*** Data shown Section Begins ***

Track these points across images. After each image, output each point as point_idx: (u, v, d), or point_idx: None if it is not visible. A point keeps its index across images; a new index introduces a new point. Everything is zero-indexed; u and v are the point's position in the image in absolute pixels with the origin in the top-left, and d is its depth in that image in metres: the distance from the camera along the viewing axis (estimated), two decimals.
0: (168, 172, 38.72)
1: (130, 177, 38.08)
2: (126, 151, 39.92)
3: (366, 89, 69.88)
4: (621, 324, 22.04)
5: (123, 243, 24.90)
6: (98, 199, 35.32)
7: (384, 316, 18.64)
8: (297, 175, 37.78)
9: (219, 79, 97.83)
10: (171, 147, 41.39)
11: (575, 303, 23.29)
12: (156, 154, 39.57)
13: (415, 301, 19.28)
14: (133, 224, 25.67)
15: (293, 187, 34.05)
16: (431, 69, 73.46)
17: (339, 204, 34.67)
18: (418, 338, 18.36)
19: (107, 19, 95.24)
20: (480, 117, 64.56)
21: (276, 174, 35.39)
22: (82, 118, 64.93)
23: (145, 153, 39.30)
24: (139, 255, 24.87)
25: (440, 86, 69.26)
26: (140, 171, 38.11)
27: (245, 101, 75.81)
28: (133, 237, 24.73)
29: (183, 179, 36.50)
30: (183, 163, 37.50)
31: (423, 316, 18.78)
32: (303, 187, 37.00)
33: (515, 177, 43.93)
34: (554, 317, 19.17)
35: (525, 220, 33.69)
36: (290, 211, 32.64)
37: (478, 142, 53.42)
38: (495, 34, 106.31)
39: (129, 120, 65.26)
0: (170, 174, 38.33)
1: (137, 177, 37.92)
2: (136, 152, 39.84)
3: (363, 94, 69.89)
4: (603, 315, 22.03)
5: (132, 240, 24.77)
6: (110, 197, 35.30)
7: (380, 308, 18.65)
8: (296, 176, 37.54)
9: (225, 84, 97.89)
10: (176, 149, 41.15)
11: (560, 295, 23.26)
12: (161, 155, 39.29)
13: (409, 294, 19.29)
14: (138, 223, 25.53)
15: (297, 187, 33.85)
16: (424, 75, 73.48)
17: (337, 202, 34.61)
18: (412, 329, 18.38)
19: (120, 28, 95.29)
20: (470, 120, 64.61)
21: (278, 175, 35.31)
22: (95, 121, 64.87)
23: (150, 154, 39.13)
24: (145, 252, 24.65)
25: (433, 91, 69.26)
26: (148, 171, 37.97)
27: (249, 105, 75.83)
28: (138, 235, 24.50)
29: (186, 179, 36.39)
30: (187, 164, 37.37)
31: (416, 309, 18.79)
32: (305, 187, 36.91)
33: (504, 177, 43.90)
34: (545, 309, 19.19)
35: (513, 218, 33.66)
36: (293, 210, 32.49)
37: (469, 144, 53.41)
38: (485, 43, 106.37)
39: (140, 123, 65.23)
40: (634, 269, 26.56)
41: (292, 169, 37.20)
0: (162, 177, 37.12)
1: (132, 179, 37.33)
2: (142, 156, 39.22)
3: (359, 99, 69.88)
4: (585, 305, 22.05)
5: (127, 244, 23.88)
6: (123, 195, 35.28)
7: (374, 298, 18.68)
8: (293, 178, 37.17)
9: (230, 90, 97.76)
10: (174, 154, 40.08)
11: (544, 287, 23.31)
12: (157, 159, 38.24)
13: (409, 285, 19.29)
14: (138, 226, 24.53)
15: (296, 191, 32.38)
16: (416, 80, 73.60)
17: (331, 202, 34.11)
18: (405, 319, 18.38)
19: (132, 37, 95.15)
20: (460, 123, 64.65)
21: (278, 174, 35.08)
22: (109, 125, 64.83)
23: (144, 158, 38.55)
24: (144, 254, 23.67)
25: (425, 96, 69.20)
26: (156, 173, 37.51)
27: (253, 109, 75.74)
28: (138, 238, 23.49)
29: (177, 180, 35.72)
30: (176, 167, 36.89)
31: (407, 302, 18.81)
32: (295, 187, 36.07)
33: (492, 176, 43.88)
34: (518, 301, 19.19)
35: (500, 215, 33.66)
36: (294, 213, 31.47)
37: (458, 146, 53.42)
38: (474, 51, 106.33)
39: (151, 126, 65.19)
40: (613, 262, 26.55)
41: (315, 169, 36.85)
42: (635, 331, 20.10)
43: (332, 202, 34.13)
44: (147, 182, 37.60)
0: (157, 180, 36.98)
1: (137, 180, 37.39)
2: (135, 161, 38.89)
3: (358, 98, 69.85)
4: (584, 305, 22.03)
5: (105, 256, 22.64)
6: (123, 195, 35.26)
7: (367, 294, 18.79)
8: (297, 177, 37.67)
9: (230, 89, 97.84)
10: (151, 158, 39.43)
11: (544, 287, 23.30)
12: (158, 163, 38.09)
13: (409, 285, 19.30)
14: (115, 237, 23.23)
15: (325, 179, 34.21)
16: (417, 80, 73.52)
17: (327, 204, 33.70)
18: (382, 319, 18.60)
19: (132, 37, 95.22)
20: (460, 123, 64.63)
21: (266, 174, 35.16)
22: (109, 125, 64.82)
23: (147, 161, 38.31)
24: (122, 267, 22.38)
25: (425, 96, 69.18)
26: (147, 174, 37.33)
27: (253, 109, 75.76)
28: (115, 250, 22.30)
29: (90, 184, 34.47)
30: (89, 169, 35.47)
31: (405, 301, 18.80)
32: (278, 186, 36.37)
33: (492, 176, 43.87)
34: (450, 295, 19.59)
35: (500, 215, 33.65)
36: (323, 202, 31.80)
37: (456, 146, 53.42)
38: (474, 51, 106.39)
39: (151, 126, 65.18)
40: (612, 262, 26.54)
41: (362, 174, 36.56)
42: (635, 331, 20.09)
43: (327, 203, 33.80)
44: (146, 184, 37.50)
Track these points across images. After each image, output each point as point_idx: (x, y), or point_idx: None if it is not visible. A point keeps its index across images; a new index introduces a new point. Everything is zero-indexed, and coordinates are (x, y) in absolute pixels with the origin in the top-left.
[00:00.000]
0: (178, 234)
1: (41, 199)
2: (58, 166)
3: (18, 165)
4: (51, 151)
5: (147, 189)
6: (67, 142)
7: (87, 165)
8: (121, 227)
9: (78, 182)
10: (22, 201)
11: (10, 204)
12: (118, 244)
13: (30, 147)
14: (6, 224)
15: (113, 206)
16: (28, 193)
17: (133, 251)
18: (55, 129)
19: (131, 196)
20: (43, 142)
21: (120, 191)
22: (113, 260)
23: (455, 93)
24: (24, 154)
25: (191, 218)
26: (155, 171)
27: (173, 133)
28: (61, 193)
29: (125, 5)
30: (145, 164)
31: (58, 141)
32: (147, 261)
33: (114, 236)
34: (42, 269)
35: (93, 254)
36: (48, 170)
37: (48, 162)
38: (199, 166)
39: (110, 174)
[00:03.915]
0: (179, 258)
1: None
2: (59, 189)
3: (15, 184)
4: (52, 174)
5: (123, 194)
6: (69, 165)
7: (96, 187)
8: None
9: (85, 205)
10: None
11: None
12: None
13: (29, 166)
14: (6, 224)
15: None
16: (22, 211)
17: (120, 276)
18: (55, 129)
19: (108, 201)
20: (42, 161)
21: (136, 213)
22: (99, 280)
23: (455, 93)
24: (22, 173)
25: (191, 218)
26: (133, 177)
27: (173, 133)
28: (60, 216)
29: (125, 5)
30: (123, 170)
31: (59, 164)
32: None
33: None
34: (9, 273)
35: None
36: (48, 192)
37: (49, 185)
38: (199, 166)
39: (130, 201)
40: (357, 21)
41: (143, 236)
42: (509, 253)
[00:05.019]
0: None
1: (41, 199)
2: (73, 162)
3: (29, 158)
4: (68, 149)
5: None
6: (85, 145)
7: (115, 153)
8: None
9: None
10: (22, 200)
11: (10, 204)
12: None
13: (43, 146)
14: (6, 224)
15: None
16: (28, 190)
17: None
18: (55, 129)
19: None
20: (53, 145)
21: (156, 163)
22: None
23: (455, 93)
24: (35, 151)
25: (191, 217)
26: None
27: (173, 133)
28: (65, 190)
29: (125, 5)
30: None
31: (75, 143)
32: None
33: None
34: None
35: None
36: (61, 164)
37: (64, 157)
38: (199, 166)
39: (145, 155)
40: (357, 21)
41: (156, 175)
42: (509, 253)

*** Data shown Section Ends ***

## Work required:
The expected output is each line of the records above that includes the word "Track".

## Completed exercise:
Track these points across images. After each image, output each point as point_idx: (u, v, d), or point_idx: None if it is not visible. A point keeps its index across images; a new index introduces a new point. Everything is zero-indexed; u and v are the point's position in the image in absolute pixels with the origin in the top-left, and d is its depth in that image in metres: the distance from the camera along the viewing axis (estimated), two decimals.
Track these points across images. After each image, output each point as point_idx: (x, y), or point_idx: None if it is not visible. A point keeps its index across images; a new index introduces a new point. Everything is zero-indexed, and coordinates are (x, y) in absolute pixels with the origin in the top-left.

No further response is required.